Sulla seconda questione, la Suprema Corte, in riforma della sentenza impugnata, ha richiamato i principi generali espressi anche di recente dalla giurisprudenza di legittimità in materia di licenziamento per giustificato motivo oggettivo e obbligo di repechage.

In particolare, la Suprema Corte ha ribadito i seguenti principi:

  • l'onere di allegazione e la prova dell'impossibilità di ricollocare il dipendente licenziato (c.d. obbligo di repechage) spetta al datore di lavoro e non al lavoratore, in quanto requisito di legittimità del recesso datoriale (in questo senso: Cass. 11 novembre 2022 n. 33341; Cass. 24 settembre2017 n. 24882; Cass. 22 marzo 2016 n. 5592; Cass. 13 giugno 2016 n. 12101)
  • l'indagine sull'impossibilità di ricollocare il dipendente non deve essere circoscritta alla ricerca di mansioni equivalenti a quelle svolte dal lavoratore licenziato ma deve ricomprendere anche quelle di natura inferiore (vedi Cass. 13 novembre 31561 del 2023).

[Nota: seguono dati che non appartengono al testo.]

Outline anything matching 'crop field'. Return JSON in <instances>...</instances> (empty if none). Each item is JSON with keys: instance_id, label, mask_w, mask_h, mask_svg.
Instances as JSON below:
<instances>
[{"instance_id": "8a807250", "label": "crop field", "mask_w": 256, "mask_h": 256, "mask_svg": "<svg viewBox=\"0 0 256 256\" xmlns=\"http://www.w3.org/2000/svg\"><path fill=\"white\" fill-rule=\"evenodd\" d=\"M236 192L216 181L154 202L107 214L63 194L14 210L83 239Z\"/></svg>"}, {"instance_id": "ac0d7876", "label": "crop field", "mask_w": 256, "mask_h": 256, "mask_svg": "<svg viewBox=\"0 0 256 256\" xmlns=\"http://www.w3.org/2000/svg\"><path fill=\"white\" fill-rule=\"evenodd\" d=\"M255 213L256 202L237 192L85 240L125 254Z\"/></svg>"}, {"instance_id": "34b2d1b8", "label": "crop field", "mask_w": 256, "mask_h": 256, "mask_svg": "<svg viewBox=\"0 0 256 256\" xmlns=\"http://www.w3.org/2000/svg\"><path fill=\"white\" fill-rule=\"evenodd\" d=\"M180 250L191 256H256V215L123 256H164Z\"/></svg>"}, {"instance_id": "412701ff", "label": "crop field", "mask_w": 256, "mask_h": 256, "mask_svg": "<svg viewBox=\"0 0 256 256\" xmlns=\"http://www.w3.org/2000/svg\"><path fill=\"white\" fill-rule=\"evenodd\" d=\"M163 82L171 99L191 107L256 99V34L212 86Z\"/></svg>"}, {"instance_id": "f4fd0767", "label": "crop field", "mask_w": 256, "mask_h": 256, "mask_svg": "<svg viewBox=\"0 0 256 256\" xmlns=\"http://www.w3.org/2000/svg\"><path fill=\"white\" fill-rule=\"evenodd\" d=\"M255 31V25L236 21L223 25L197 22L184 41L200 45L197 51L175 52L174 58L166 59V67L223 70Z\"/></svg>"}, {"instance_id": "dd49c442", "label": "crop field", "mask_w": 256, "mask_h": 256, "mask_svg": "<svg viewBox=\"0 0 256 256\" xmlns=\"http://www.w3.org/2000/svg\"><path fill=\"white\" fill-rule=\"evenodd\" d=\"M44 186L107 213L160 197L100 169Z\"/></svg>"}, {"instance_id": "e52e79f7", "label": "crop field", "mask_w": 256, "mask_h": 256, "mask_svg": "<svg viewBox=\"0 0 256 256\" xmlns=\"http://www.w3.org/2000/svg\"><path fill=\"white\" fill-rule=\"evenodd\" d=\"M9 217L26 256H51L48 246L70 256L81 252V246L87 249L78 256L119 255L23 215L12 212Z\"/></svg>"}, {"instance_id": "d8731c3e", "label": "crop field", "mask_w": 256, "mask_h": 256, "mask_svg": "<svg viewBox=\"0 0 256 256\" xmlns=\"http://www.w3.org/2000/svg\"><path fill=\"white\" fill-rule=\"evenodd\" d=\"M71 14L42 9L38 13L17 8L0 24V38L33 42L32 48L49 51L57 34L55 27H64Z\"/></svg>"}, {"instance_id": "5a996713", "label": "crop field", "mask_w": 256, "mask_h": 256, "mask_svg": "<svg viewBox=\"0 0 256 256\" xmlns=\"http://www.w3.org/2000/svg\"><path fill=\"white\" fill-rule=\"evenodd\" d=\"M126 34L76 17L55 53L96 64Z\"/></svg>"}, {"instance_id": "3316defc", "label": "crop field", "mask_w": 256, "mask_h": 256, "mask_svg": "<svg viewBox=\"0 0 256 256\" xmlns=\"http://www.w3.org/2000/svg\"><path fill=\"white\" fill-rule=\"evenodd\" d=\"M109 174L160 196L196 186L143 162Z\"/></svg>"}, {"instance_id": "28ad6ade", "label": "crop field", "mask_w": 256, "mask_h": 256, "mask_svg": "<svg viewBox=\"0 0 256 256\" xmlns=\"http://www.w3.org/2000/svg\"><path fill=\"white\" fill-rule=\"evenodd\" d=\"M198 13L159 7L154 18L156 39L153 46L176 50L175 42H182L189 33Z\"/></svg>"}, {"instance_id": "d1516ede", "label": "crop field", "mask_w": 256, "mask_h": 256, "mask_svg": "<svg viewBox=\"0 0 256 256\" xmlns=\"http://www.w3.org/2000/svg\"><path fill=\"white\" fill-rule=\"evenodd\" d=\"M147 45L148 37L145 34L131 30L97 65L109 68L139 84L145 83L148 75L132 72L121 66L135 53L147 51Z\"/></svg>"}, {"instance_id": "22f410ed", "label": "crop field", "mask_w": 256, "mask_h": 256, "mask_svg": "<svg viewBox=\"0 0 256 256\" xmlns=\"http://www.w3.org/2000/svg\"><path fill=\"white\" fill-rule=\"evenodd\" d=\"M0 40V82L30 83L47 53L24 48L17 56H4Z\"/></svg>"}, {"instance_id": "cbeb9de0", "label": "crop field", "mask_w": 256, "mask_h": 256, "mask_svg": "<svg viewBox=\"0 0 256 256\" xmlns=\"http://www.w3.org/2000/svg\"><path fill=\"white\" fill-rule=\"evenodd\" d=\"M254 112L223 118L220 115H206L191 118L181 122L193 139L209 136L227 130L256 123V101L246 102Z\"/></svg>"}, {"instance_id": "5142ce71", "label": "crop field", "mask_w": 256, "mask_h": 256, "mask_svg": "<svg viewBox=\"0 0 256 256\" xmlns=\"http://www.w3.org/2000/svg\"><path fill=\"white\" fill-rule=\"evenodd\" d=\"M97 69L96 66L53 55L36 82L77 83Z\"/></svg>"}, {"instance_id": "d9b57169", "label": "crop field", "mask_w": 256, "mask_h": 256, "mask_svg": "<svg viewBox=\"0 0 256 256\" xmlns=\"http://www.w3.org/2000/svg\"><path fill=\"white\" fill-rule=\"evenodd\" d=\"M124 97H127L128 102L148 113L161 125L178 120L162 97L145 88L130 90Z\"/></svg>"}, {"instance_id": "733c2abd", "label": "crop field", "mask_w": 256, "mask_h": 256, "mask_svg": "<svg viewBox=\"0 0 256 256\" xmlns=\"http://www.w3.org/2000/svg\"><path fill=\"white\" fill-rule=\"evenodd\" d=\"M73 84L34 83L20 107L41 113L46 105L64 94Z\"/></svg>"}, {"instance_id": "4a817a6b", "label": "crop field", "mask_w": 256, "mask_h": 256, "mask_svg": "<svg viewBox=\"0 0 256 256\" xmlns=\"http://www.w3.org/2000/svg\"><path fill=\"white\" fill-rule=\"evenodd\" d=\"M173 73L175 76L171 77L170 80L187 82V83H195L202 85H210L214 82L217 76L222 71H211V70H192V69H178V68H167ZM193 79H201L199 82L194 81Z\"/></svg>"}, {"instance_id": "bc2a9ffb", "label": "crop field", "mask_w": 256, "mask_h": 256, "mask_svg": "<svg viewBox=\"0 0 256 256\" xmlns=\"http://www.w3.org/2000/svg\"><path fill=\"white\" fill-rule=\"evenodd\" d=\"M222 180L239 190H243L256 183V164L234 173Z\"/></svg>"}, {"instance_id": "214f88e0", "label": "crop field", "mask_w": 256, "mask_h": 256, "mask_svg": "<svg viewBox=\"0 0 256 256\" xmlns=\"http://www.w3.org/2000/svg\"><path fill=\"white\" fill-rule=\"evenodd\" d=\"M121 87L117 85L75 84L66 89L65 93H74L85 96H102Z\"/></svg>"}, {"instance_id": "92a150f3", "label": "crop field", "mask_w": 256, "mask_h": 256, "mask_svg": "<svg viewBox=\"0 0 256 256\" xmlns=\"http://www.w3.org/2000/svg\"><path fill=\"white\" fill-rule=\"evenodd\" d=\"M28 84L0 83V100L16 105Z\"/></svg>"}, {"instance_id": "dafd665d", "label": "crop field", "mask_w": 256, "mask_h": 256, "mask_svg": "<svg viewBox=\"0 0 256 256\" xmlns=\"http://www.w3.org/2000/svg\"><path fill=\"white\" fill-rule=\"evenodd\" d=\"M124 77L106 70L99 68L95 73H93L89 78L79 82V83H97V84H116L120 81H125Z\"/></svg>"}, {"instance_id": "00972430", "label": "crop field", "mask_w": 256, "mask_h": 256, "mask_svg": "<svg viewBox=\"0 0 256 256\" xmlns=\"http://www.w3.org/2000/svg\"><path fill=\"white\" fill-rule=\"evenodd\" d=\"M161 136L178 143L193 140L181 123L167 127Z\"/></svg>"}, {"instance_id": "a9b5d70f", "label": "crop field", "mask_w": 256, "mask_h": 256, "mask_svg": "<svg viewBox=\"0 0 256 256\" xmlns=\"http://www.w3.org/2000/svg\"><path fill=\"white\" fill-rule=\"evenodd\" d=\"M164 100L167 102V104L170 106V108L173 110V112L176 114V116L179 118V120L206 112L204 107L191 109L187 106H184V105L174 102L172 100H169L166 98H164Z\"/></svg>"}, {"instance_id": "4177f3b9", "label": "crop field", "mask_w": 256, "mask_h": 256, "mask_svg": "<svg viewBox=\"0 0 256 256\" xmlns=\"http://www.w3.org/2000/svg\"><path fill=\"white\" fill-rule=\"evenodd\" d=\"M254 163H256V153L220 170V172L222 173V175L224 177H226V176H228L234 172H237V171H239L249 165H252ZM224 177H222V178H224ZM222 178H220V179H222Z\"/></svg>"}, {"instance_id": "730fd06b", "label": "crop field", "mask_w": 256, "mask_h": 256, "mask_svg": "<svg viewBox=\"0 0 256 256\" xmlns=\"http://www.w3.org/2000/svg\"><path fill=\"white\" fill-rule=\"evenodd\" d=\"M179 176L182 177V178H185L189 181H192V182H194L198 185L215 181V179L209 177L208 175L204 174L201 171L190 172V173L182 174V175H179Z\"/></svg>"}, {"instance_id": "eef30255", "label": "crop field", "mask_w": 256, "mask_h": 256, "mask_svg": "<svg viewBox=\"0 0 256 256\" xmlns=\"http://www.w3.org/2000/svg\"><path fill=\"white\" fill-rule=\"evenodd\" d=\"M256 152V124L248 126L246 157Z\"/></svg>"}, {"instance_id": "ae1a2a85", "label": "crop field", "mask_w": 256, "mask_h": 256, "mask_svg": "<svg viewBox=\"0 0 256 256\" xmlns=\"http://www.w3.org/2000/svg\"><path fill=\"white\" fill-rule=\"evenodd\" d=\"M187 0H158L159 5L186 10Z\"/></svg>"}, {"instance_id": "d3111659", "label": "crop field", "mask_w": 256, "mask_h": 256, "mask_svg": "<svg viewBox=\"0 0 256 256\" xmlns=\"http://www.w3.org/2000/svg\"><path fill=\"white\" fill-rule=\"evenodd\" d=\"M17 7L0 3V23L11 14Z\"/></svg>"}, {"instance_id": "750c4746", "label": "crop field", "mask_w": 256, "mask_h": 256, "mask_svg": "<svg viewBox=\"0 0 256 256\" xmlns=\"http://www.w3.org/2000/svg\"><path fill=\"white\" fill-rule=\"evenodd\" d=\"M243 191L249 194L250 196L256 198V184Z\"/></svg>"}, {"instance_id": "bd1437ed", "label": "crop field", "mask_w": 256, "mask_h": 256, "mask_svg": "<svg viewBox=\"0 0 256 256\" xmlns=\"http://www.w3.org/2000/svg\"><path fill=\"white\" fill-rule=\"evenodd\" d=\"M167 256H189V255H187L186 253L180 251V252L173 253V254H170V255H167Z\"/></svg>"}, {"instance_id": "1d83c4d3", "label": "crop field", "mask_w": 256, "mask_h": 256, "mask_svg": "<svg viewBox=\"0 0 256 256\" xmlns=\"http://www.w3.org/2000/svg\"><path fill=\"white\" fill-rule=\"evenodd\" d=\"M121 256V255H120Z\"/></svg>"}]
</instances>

Tale affermazione si basa sull'assunto dell'oggettiva prevalenza dell'interesse del lavoratore al mantenimento del posto di lavoro rispetto a quello della salvaguardia della professionalità (Cass. 13 agosto 2008, n. 21579; Cass. 8 marzo 2016, n. 4509; Cass. 11 novembre 2018 n. 29099 del 2019; Cass. 3 dicembre 2019, n. 31520).

Dall'applicazione di entrambi i principi esposti emerge che in caso di licenziamento per giustificato motivo oggettivo a causa della soppressione del posto cui era addetto il lavoratore, il datore ha l'onere di provare non solo che al momento del licenziamento non sussistesse alcuna posizione di lavoro analoga a quella soppressa per l'espletamento di mansioni equivalenti, ma anche, in attuazione del principio di correttezza e buona fede, di avere prospettato al dipendente, senza ottenerne il consenso, la possibilità di reimpiego in mansioni inferiori rientranti nel suo bagaglio professionale.

OSSERVAZIONI

La sentenza in commento ci porta a riflettere più in generale sulla portata dell'art. 2103 c.c., come riformato dal d.lgs. n. 81/2015, che prevede, al secondo comma, la possibilità di assegnare il lavoratore a mansioni appartenenti al livello di inquadramento inferiore “in caso di modifica degli assetti organizzativi aziendali che incidono sulla posizione del lavoratore”.

C'e da sottolineare come la modifica normativa dell'art. 2103 c.c. abbia influenzato in maniera significativa l'interpretazione giurisprudenziale dell'obbligo del repeghace.

 Infatti tale obbligo, anteriormente all'entrata in vigore della legge del 2015, era generalmente circoscritto, tranne casi di connotata gravità (quali la permanente impossibilità a rendere la prestazione lavorativa) entro il perimetro caratterizzato dalle mansioni equivalenti in concreto svolte dal lavoratore interessato.

A tale riguardo si osserva che la nuova disciplina di cui all'art. 2103, comma 2, c.c., secondo l'affermato orientamento giurisprudenziale, ha esteso la portata dell'obbligo di repechage, prevedendo l'onere del datore di lavoro, prima di procedere al licenziamento e nel caso in cui siano disponibili nell'ambito dell'assetto aziendale posti corrispondenti a mansioni inferiori, di proporre al lavoratore interessato la stipula di un patto di demansionamento ai sensi dell'art. 2103 c.c., con la conservazione del trattamento retributivo precedentemente goduto.

In tale prospettiva il recesso per soppressione del posto di lavoro deve considerarsi legittimo nei seguenti casi:

a) la parte datoriale abbia dimostrato di aver ricercato senza successo soluzioni alternative anche se comportanti l'adibizione del lavoratore a mansioni inferiori;

b) nel caso in cui il lavoratore interessato non le abbia accettate, in quanto confliggenti con le esigenze di tutela della propria professionalità.

Ciò parrebbe escludere, come sostenuto da parte della dottrina, che nella nuova disciplina dell'art. 2103 c.c. possa ravvisarsi, nel caso di soppressione del posto di lavoro, un vero e proprio obbligo datoriale di adibire il lavoratore a mansioni inferiori, ai sensi del secondo comma dello stesso articolo, necessitando all'uopo un patto individuale tra azienda e dipendente.